Em 1937, nascia, na favela carioca de Moça Bonita, a cantora Elza Soares.
De lá pra cá, são oito décadas de trajetória resiliente, que contrasta, constantemente, vida e morte. Literal e metafórica.
Casou-se aos 12 anos, contra a própria vontade. Aos 13, engravidou do primeiro filho. Teve sete. Dois morreram de fome. Apanhou e foi perseguida pela moral, pelos bons costumes, pela ditadura e pelos homens.
Pelas estatísticas, Elza jamais chegaria ao asfalto. Mas, seu DNA carrega algo inexplicável que liga essa mulher a muitas Dandaras, Rosas Parks, Marieles, Marias da Penha.
Pois bem, os ouvidos do mundo escutaram (e ainda escutam) a sua voz rouca e singular, que rasga qualquer tentativa de abafar o feminino, tanto ontem, como hoje.
Negra, mulher e mãe. Sua trajetória é, incontestavelmente, a luta diária e universal de TODXS as mulheres.
Mostrar isso nos palcos não é uma missão fácil.
“Elza – o musical” ao mesmo tempo que joga a plateia no abismo, consegue trazer o público de volta pro topo da montanha, de uma forma muito sublime, sem ser superficial.
Ver sua vida, de forma macro, é vislumbrar um espetáculo como ato político, do início ao fim.
Inevitável não sentar ali, naquela cadeira, e não relacionar as fases da vida da Elza com as mulheres que tocam e tocaram nossos corações.
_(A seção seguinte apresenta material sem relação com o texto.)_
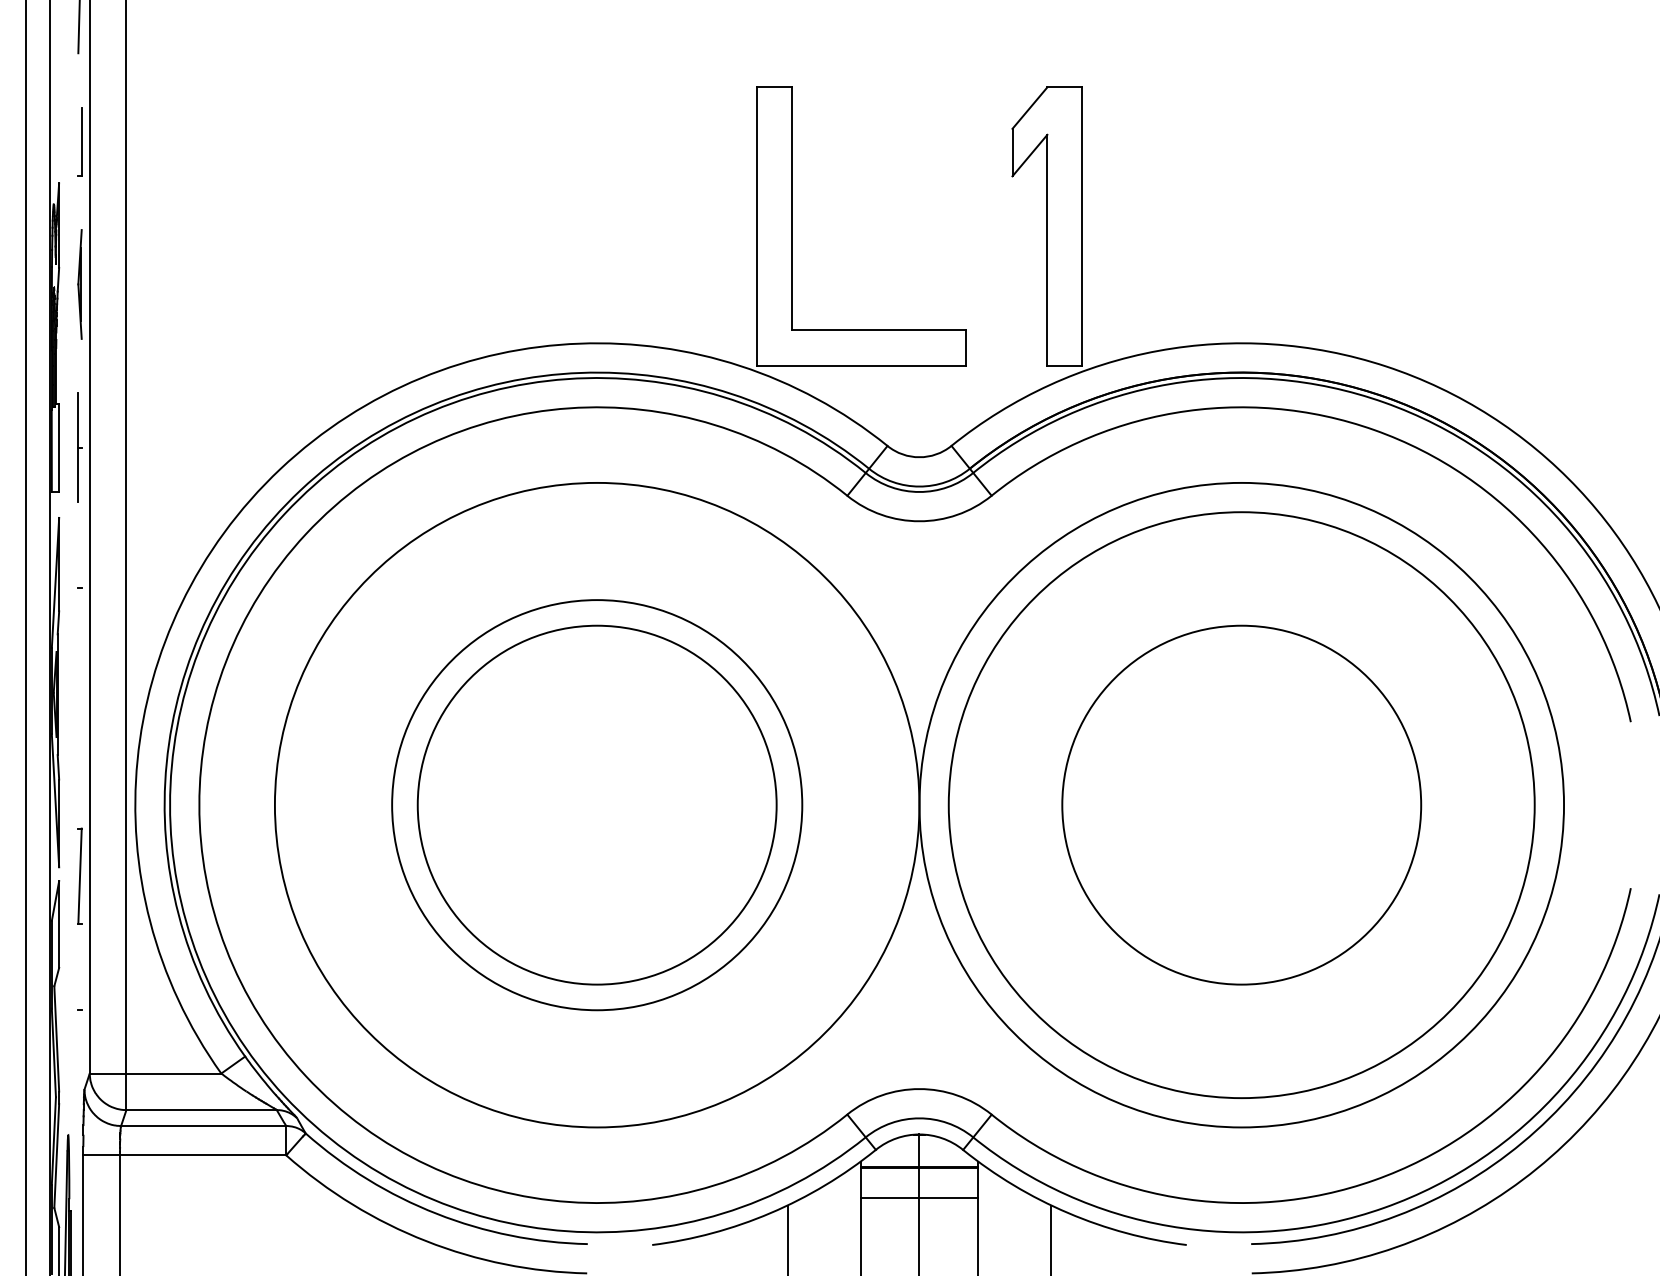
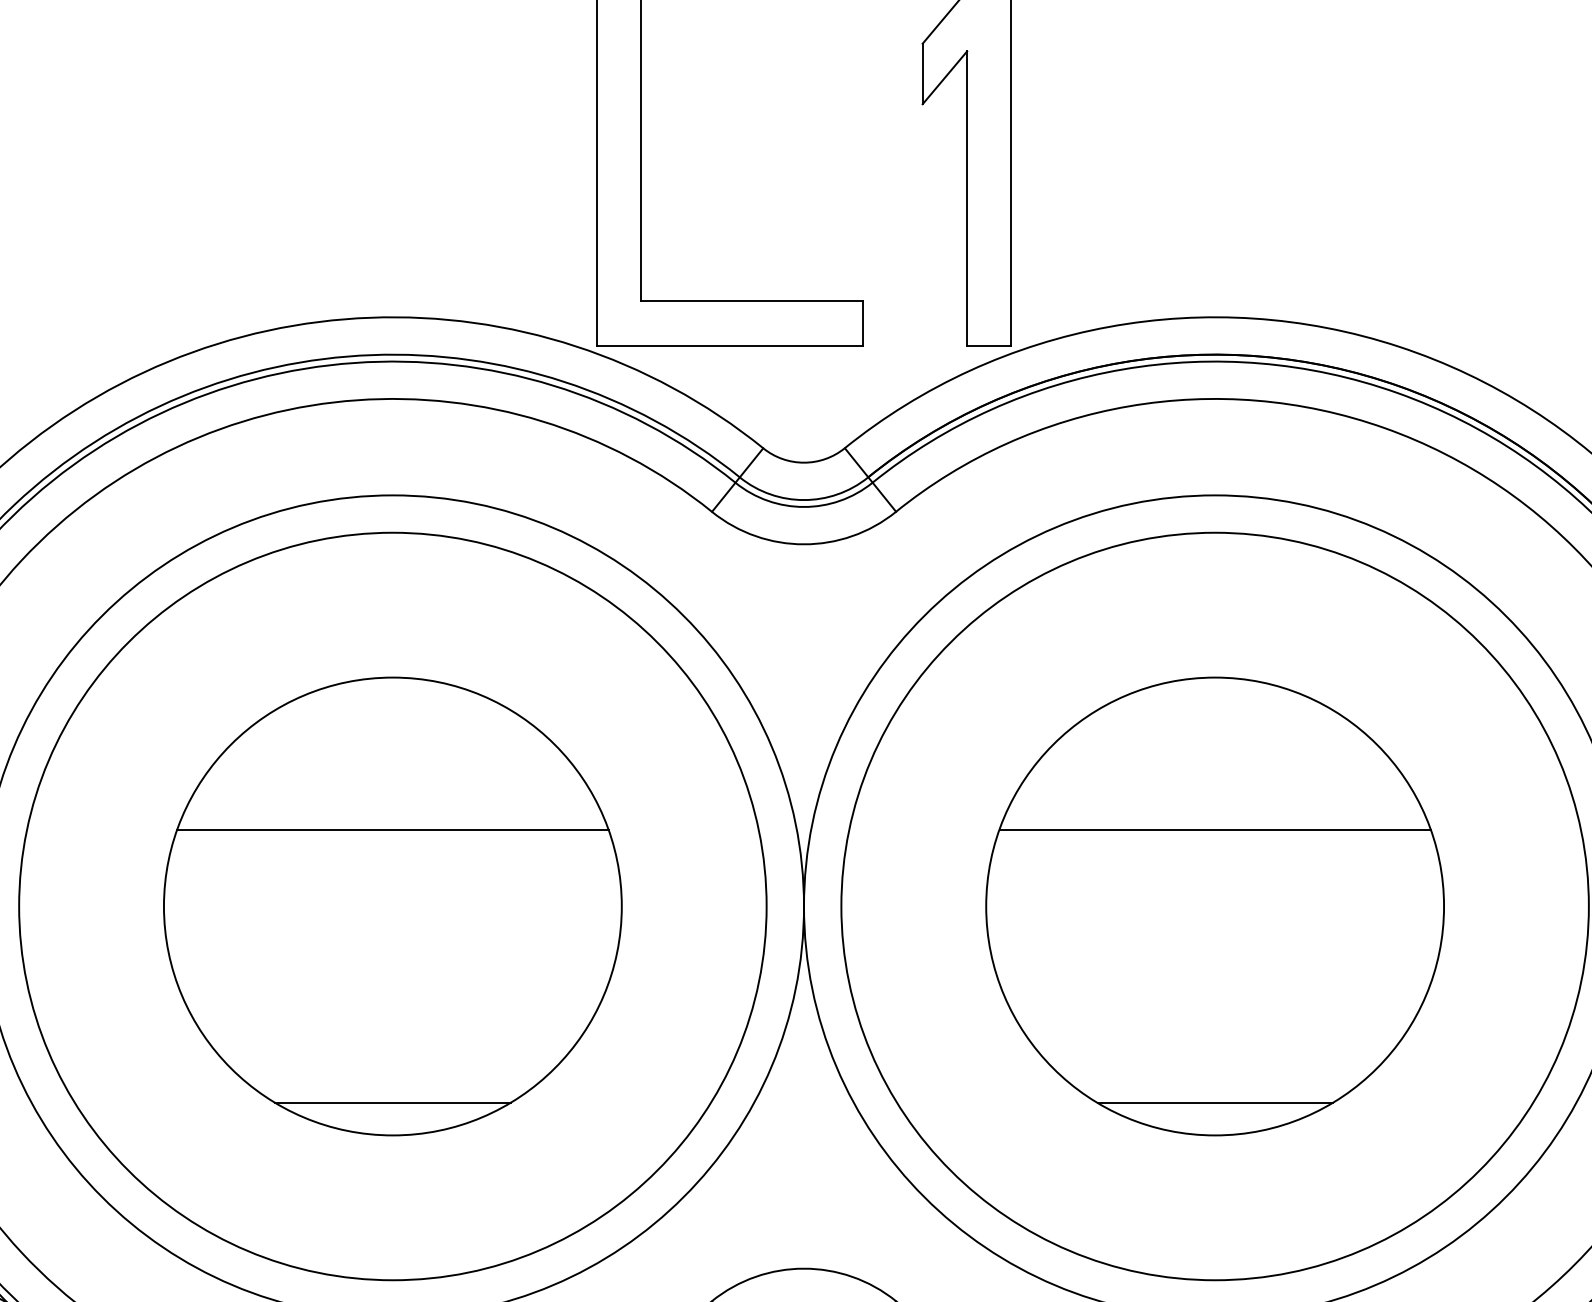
line: (597, 744) -> (393, 829), added
line: (1241, 744) -> (1214, 829), added
circle: (597, 805) -> (393, 906), size x1.43
line: (597, 959) -> (393, 1103), added
line: (1241, 959) -> (1214, 1103), added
Mães, avós, tias namoradas, esposas, amantes, amigas, colegas, mulheres da vida.
Inevitável não se emocionar. Nós, homens, condicionados sempre a não chorar, desabamos.
Lágrimas misturadas com saudade, com revolta, com admiração, com catarse, com culpa. Ainda tratamos muito mal as nossas mulheres.
Fiquei, em vários momentos, pensando na minha avó, na minha mãe e na própria Elza. Como suas trajetórias se ligam de maneira tão transversal. Imagine como isso deve desaguar na cabeça de outras mulheres.
Reinvenção resistente
Além do mais, como deve ter sido pra Elza Soares ver a vida dela sendo cantada e contada naquele palco, diante de atrizes e musicistas tão talentosas e originais?
As fases da artista são retratadas por várias mulheres. Cada uma impõe sua força descomunal pela voz e pela interpretação visceral.
Não havia outro caminho a não ser esse, porque senão se impor, senão teimar, não é Elza Soares. Soa falso. Caricato. Elza é resistir e lutar, sempre.
O texto de Vinícius Calderoni e a direção de Duda Maia se completam com o trabalho de Pedro Luís, que repaginou os arranjos dos clássicos da cantora. Canções que chegam a tocar a alma.
Janamô, Júlia Dias, Késia Estácio, Khrystal, Laís Lacôrte e Verônica Bonfim compõem esse elenco feminino coeso e magistral. O tom certo, a batida perfeita. Orquestra sincopada de corpos belos que fogem do padrão imposto por aí.
Mas há um outro brilho especial que encarna Elza Soares, e que te deixa, literalmente, sem fôlego: Larissa Luz.
Os trejeitos, o sorriso, a voz rouca. Tudo minuciosamente equalizado para projetar a lenda viva, diante dos nossos olhos, que teimam em acreditar no que estão vendo.
Choro outra vez quando escrevo este texto. E não sei exatamente o motivo. Não me importo.
Só agradeço por existir mulheres como Elza na minha vida.
Agradeço por ter sido da geração que viu Elza ressurgir, como uma fênix, novamente.
Seu grito ecoa, principalmente, para os mais novos.
A inconfundível voz rasgada, de dor e esperança, jamais terá fim. Obrigado, Elza!